I must first preface this article by saying that I have never been formally diagnosed with autism spectrum disorder. However I was unofficially diagnosed by one of my children 3 years ago who taught autistic children and received a graduate degree in psychology at Columbia University. I have also read a bit about it. I’m not sure if I have Asperger’s. At least I now can kind of put a label on my somewhat peculiar behaviors.
I knew all my life that something was not normal about me. I was somewhat slow witted and a little dense and subject to teasing. I constantly daydreamed at school instead of listening to my teachers. It was my way of escaping into a much more pleasant world where I was a super person and the center of attention. I continued daydreaming into college, though I daydreamed of other thing, because I had difficulty understanding instructors and do so even now if I can’t understand a speaker. It isn’t unusual for autistic people to also have learning disabilities and I have what I considered a handful. I have an extremely poor short term memory for just about everything including names, numbers, and visual scenes. I am also dyslexic having not read a book since college.
I had to repeat first grade. I went back one grade again in high school and graduated at the bottom of my class when I was almost 20. The rest of my life as a student through college followed much the same pattern. It is amazing that I actually got a masters degree in electrical engineering after 10 years of college at the age of 30. To say the least I did not have much self confidence or self esteem but was quite persistent. I made few friends and was quite shy and withdrawn and avoided noisy crowds where I could not understand conversations as well as large group settings.
It was quite a different story when I started working. I found that I was quite clever and able to come up with some rather good ideas. I was willing to work very hard and long hours and could really analytically focus on a problem and reason things out. I liked it best working by myself. I worked in a single good high tech company all of my almost 40 year career. I also stayed in the same division though I had four different jobs at different times. I distinguished myself with a number of accomplishments and inventions.
Because I am so high functioning it is not obvious to people that I have autism spectrum disorder. Autism spans a large spectrum of behaviors, the most common being the inability to sense the feelings of others from body language and otherwise as well as our senses being easily overstimulated meaning that we have difficulty filtering out sensory inputs causing sensory overload; being overwhelmed and not understanding things we hear, see, feel, smell or taste. This can be disturbing to people with more severe autism. I have peculiarities with all my senses. That accounts for my poor comprehension of conversations and fear of loud sudden sounds as well as very poor ability to identify objects and faces among other things and being very picky about food and food textures. When I was working none of my co-workers were aware that I had a problem. I was able to compensate for my deficits even though at the time I didn’t know what was wrong with me.
Now I am retired and almost 70 year young. Since my unofficial diagnosis 3 years ago my relationship with my wife has improved immensely since she now understand that my insensitivities of her feelings are organic and not deliberate. This has made a huge difference in our relationship since now I am at home most of the time and must interact with her far more than before. Now that I am aware of my condition I have been able to see why my adult children say that I am argumentative, defensive and insensitive and only see things from my own advantage point which is another characteristic of autism. I now consciously try to invite them into my otherwise monolithic conversations. This has greatly improved our communications.

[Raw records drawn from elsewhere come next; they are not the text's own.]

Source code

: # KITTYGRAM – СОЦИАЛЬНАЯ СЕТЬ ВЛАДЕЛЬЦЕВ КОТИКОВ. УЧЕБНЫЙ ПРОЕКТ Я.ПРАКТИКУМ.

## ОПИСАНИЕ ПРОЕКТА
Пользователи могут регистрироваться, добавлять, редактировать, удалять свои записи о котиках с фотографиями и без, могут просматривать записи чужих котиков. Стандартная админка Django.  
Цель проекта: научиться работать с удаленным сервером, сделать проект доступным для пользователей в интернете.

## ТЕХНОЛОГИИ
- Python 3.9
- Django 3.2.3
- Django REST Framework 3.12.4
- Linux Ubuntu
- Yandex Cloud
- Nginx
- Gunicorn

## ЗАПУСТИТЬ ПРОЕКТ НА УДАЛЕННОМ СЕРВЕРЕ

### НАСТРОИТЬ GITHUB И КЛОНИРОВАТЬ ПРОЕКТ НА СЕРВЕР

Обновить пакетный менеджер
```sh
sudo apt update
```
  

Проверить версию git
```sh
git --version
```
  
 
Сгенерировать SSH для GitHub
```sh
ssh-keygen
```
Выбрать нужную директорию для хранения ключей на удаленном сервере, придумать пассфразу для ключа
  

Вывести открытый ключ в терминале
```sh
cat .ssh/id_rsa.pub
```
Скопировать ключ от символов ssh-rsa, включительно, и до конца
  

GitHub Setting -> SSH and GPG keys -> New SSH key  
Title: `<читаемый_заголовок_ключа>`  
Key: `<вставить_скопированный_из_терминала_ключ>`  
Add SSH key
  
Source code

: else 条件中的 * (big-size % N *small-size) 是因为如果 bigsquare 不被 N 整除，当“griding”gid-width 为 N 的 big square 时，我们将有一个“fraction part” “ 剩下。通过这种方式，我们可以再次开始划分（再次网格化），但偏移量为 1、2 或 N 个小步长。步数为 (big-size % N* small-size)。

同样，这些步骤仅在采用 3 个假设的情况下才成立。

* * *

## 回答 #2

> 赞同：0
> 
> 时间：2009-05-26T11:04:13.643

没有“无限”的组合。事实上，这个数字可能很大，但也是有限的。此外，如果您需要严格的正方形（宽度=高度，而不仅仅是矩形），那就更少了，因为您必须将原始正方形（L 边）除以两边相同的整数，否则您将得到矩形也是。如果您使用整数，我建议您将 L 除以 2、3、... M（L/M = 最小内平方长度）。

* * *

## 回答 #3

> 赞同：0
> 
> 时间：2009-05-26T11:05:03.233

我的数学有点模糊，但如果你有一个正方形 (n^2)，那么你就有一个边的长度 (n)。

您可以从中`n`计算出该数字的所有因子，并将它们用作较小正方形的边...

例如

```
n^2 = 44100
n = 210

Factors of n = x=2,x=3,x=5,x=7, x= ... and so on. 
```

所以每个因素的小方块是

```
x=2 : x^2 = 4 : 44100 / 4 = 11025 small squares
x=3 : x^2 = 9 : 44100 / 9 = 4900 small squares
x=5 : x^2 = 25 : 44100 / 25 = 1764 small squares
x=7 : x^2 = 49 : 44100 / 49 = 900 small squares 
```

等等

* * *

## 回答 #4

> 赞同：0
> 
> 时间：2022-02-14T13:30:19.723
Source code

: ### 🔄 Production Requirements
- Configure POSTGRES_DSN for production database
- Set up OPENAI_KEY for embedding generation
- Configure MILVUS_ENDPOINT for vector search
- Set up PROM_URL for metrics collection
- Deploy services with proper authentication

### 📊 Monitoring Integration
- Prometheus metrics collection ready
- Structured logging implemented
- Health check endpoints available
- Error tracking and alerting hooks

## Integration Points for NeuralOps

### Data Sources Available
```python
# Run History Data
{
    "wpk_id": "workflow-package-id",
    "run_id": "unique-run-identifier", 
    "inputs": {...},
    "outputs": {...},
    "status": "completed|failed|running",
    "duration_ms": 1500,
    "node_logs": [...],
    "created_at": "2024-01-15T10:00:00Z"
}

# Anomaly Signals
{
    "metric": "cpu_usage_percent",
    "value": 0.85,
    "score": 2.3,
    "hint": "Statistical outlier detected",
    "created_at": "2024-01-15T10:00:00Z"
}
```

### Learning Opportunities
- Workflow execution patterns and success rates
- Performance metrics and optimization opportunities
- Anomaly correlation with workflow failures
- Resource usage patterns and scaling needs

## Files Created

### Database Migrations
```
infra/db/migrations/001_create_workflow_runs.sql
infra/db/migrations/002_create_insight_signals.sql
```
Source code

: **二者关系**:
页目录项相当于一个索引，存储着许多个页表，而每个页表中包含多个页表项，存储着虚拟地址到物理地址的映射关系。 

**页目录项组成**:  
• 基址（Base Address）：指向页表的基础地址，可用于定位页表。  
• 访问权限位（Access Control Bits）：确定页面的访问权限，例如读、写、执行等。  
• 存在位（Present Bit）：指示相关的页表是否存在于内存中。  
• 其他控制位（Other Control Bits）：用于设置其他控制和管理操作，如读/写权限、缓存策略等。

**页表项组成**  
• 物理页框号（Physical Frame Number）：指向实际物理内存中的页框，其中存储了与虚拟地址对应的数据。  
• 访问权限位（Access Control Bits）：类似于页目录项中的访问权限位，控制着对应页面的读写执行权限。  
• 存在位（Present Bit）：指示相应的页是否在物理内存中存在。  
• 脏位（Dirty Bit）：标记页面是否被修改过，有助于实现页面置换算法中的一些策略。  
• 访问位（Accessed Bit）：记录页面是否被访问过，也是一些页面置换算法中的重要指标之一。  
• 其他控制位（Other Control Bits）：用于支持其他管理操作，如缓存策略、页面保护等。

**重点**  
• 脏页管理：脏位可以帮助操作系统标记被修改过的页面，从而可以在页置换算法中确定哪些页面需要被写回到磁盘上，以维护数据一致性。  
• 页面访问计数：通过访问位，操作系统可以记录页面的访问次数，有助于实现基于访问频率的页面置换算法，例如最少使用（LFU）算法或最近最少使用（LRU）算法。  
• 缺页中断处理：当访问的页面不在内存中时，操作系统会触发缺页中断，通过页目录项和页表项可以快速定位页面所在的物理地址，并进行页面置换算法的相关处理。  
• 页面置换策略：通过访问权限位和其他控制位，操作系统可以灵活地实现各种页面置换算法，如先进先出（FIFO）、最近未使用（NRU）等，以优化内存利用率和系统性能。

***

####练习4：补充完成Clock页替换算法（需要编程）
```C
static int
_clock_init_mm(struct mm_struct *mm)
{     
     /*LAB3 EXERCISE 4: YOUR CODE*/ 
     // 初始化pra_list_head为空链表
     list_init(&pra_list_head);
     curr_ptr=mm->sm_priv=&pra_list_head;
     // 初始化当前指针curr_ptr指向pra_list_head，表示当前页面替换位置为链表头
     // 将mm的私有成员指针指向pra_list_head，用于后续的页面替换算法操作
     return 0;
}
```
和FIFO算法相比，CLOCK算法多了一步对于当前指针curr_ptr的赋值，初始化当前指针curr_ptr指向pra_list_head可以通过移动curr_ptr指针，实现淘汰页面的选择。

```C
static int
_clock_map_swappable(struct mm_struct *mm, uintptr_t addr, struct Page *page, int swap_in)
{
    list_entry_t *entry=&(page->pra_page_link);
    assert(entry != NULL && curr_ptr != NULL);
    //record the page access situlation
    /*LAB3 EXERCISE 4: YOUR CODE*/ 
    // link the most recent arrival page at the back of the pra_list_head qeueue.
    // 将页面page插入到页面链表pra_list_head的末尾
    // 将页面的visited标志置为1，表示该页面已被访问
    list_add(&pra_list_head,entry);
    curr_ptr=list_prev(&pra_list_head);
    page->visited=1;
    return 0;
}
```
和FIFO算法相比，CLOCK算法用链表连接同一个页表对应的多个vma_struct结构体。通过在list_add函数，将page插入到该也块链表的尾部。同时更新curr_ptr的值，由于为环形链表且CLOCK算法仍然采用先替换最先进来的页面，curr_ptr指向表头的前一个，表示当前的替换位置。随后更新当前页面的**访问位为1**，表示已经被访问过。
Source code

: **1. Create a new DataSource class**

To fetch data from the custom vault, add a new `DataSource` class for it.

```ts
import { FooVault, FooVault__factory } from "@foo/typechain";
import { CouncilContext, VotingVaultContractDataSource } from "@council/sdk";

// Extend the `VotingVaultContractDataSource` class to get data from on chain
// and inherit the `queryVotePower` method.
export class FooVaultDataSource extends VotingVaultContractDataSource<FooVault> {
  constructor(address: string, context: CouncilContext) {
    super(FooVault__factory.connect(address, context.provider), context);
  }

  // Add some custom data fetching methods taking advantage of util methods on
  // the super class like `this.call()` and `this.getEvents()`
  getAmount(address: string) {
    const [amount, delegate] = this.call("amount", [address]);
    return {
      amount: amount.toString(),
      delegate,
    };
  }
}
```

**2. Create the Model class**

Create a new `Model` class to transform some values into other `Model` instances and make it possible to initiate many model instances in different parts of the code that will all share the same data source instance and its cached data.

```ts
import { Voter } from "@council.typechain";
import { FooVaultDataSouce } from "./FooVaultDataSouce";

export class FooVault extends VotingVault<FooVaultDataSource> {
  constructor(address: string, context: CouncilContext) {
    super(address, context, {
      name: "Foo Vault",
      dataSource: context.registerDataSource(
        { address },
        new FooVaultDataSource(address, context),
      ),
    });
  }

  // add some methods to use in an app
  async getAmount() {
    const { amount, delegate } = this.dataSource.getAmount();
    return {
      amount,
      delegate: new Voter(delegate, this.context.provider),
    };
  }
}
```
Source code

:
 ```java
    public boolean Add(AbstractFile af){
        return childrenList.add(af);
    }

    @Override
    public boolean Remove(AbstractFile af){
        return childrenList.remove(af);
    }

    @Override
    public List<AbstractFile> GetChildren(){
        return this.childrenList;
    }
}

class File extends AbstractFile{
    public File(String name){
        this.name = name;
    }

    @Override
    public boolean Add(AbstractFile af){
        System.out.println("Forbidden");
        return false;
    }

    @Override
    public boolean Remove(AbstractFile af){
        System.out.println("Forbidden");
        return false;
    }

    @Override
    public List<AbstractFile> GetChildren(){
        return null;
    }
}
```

Autism plays less of a critical role in my life now. I don’t have to be so guarded about being different since I don’t have as much interaction with others as I did at work. Being aware of my condition I am now able to adjust the way I interact with people making it more naturally. But when I talk with people I must consciously modify my behavior to be more inclusive. I’m still very shy so I force myself to meet new people just to challenge myself. I have joined several organization to be more active and practice my skills with meeting people. I am still very uncomfortable in such settings but know it is good for me.
Writing this blog was an idea someone suggested to my to give me a means to express myself. I started almost a year ago and write on a large range of subjects that I have feelings about. This is my 112th posting so I have been fairly active. I enjoy the challenge of finding subjects to write about. I spend a lot of time thinking but had no previous way of expressing myself since I seldom spoke to anyone about these thoughts. This blog has allowed me to express those hemmed up thoughts and has been quite self fulfilling even though my readership is quite modest. I spend a lot of time thinking about what I should write then putting those thoughts into words. Since I do not read much my writing skills are poor. I typically edit my articles more than 30 times before publishing to get the English right or at least sounding right but seem to always find more errors. Having dyslexia and very poor spelling is always problematic. Thank goodness for spell checker though it doesn’t catch things such as write vs. right or to vs too or two. But I enjoy writing even though it is a lot of work. I know I have a tendency towards being too wordy because I feel I’m never making myself clear enough so I overdue clarify with definitions and examples which I often later end up editing out. I try to limit my postings to 1000 words but like in this case sometimes failed to succeed. I try to average about two posts a week.
I sometimes wonder if I should get a formal diagnosis of my condition. I’m not sure what there is to gain other than the certainty of a diagnosis. What if I am diagnosed with some other psychological disorder? I’m not sure I could deal with having some other mental disorder. Anyway it is very difficult to find anyone who diagnoses and treats adult autism.